- ACTION ITEM -
Output the complete listing exactly, please, and keep the pictures out of it.

- WORKING DATA -
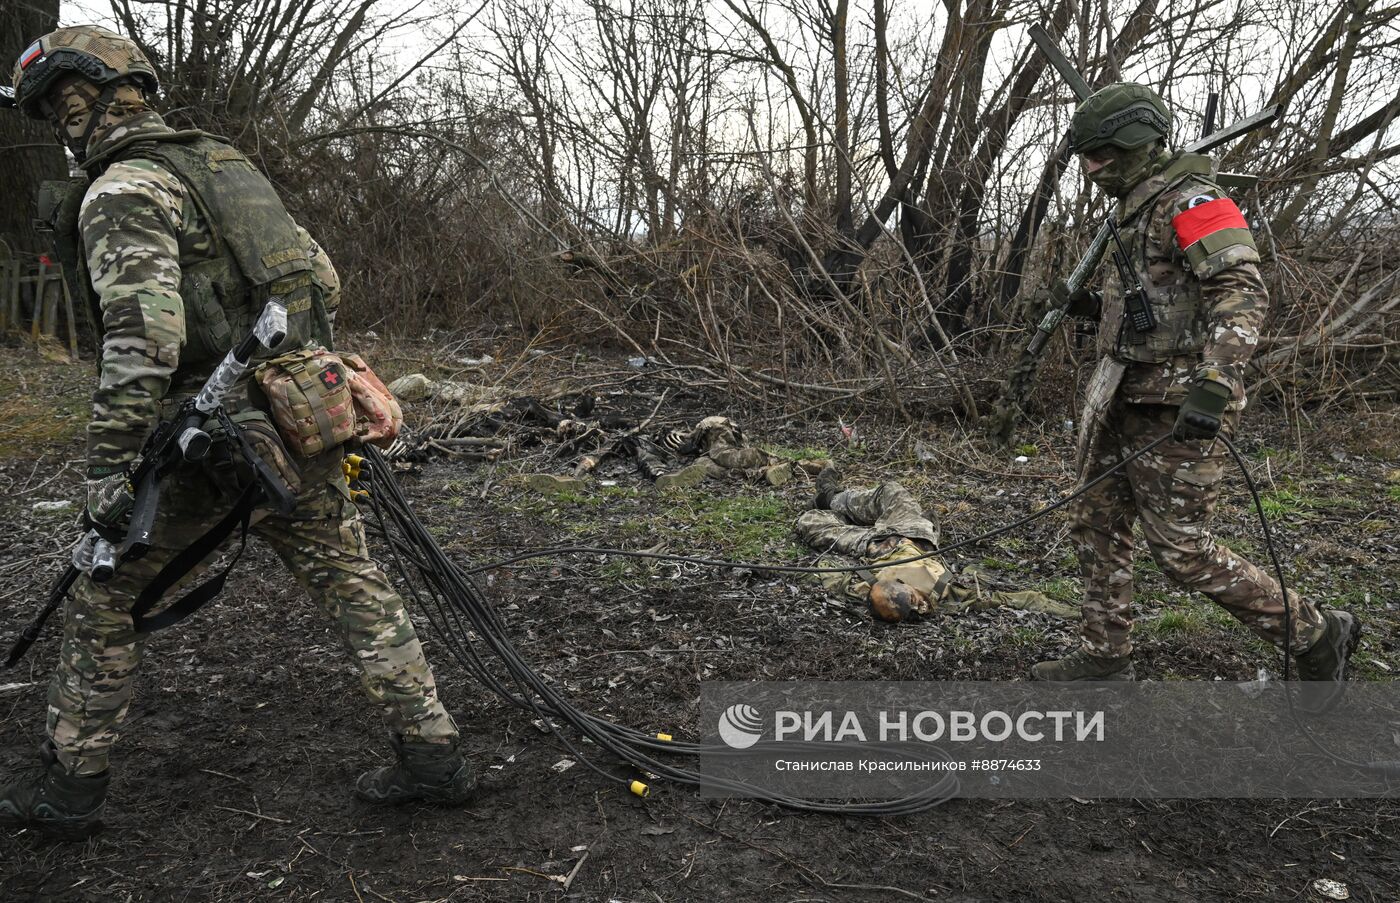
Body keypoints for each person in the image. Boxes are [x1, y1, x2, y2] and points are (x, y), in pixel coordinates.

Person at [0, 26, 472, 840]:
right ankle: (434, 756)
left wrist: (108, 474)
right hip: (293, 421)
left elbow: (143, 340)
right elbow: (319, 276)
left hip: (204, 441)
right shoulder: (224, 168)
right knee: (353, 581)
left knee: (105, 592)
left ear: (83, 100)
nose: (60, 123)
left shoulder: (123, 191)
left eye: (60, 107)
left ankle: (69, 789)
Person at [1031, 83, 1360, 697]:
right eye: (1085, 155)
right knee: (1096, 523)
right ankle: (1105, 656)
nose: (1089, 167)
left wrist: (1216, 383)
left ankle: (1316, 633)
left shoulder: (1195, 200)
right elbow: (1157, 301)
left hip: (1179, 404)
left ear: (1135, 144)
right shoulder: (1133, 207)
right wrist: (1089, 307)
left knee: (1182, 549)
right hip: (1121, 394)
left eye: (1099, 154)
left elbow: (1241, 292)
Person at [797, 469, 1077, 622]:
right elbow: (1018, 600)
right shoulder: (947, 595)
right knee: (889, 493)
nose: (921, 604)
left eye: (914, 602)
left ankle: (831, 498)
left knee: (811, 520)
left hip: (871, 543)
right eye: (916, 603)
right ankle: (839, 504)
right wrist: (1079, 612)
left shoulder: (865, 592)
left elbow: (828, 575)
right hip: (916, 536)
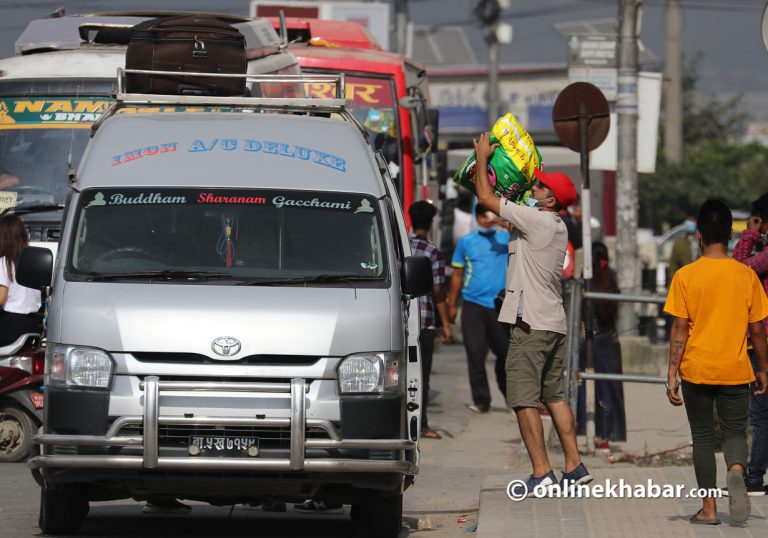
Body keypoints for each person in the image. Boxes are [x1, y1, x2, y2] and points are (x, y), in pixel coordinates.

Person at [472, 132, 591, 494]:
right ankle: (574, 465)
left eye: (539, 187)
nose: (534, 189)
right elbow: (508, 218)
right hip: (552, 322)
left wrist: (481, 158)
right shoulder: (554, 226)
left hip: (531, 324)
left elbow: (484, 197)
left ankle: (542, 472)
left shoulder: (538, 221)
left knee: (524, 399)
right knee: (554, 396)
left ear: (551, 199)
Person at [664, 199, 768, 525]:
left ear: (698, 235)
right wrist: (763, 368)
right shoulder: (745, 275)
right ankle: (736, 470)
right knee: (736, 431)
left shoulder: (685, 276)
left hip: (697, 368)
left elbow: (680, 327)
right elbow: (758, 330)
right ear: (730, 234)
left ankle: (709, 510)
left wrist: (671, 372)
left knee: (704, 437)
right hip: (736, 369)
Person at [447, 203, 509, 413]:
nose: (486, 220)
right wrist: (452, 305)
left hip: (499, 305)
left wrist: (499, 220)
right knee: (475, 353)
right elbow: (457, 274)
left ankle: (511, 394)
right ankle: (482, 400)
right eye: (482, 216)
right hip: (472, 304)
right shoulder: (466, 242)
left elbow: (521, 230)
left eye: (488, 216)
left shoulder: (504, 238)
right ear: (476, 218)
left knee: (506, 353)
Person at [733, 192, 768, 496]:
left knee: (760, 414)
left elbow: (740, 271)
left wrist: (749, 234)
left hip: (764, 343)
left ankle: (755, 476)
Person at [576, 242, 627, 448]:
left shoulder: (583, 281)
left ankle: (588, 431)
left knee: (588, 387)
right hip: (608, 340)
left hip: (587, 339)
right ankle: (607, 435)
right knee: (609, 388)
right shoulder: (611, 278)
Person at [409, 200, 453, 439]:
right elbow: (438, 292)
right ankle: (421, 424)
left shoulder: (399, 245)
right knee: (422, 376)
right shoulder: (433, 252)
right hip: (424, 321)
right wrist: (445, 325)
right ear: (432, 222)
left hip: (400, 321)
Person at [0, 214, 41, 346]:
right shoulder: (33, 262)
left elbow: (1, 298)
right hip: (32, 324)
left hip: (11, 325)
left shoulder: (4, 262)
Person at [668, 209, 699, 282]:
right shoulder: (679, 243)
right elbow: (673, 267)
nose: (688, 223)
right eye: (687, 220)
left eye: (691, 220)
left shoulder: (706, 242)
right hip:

- SOLVED PROBLEM -
Body keypoints for each person in the image. Boxes are [x1, y1, x2, y2] and points are (x, y), in pixel coordinates.

Person at [0, 26, 472, 840]:
right ankle: (434, 756)
left wrist: (108, 474)
right hip: (293, 421)
left elbow: (143, 340)
right elbow: (319, 276)
left hip: (204, 441)
right shoulder: (224, 168)
right knee: (353, 581)
left knee: (105, 592)
left ear: (83, 100)
nose: (60, 123)
left shoulder: (123, 191)
left eye: (60, 107)
left ankle: (69, 789)
Person at [1031, 83, 1360, 697]:
right eye: (1085, 155)
right knee: (1096, 523)
right ankle: (1105, 656)
nose: (1089, 167)
left wrist: (1216, 383)
left ankle: (1316, 633)
left shoulder: (1195, 200)
right elbow: (1157, 301)
left hip: (1179, 404)
left ear: (1135, 144)
right shoulder: (1133, 207)
right wrist: (1089, 307)
left knee: (1182, 549)
right hip: (1121, 394)
left eye: (1099, 154)
left elbow: (1241, 292)
Person at [797, 469, 1077, 622]:
right elbow: (1018, 600)
right shoulder: (947, 595)
right knee: (889, 493)
nose: (921, 604)
left eye: (914, 602)
left ankle: (831, 498)
left knee: (811, 520)
left hip: (871, 543)
right eye: (916, 603)
right ankle: (839, 504)
right wrist: (1079, 612)
left shoulder: (865, 592)
left elbow: (828, 575)
right hip: (916, 536)
Body keypoints for each person in the image. Boxes are [x1, y1, x2, y2] and points are (x, y), in pixel coordinates.

Person at [472, 132, 591, 494]:
right ankle: (574, 465)
left eye: (539, 187)
nose: (534, 189)
right elbow: (508, 218)
right hip: (552, 322)
left wrist: (481, 158)
right shoulder: (554, 226)
left hip: (531, 324)
left elbow: (484, 197)
left ankle: (542, 472)
left shoulder: (538, 221)
left knee: (524, 399)
right knee: (554, 396)
left ear: (551, 199)
Person at [664, 199, 768, 525]:
left ear: (698, 235)
right wrist: (763, 368)
right shoulder: (745, 275)
right ankle: (736, 470)
right knee: (736, 431)
left shoulder: (685, 276)
left hip: (697, 368)
left elbow: (680, 327)
right elbow: (758, 330)
right ear: (730, 234)
left ankle: (709, 510)
left wrist: (671, 372)
left knee: (704, 437)
right hip: (736, 369)
Person at [447, 203, 509, 413]:
nose: (486, 220)
right wrist: (452, 305)
left hip: (499, 305)
left wrist: (499, 220)
right knee: (475, 353)
right elbow: (457, 274)
left ankle: (511, 394)
right ankle: (482, 400)
right eye: (482, 216)
right hip: (472, 304)
right shoulder: (466, 242)
left elbow: (521, 230)
left eye: (488, 216)
left shoulder: (504, 238)
right ear: (476, 218)
left knee: (506, 353)
Person at [733, 192, 768, 496]:
left knee: (760, 414)
left elbow: (740, 271)
left wrist: (749, 234)
left hip: (764, 343)
left ankle: (755, 476)
Person at [576, 242, 627, 448]:
left shoulder: (583, 281)
left ankle: (588, 431)
left knee: (588, 387)
right hip: (608, 340)
left hip: (587, 339)
right ankle: (607, 435)
right knee: (609, 388)
right shoulder: (611, 278)
Person at [409, 200, 453, 439]:
right elbow: (438, 292)
right ankle: (421, 424)
left shoulder: (399, 245)
right knee: (422, 376)
right shoulder: (433, 252)
right hip: (424, 321)
right wrist: (445, 325)
right ear: (432, 222)
left hip: (400, 321)
Person at [0, 214, 41, 346]:
right shoulder: (33, 262)
left elbow: (1, 298)
right hip: (32, 324)
left hip: (11, 325)
left shoulder: (4, 262)
Person at [668, 209, 699, 282]:
right shoulder: (679, 243)
right elbow: (673, 267)
nose: (688, 223)
right eye: (687, 220)
left eye: (691, 220)
left shoulder: (706, 242)
right hip:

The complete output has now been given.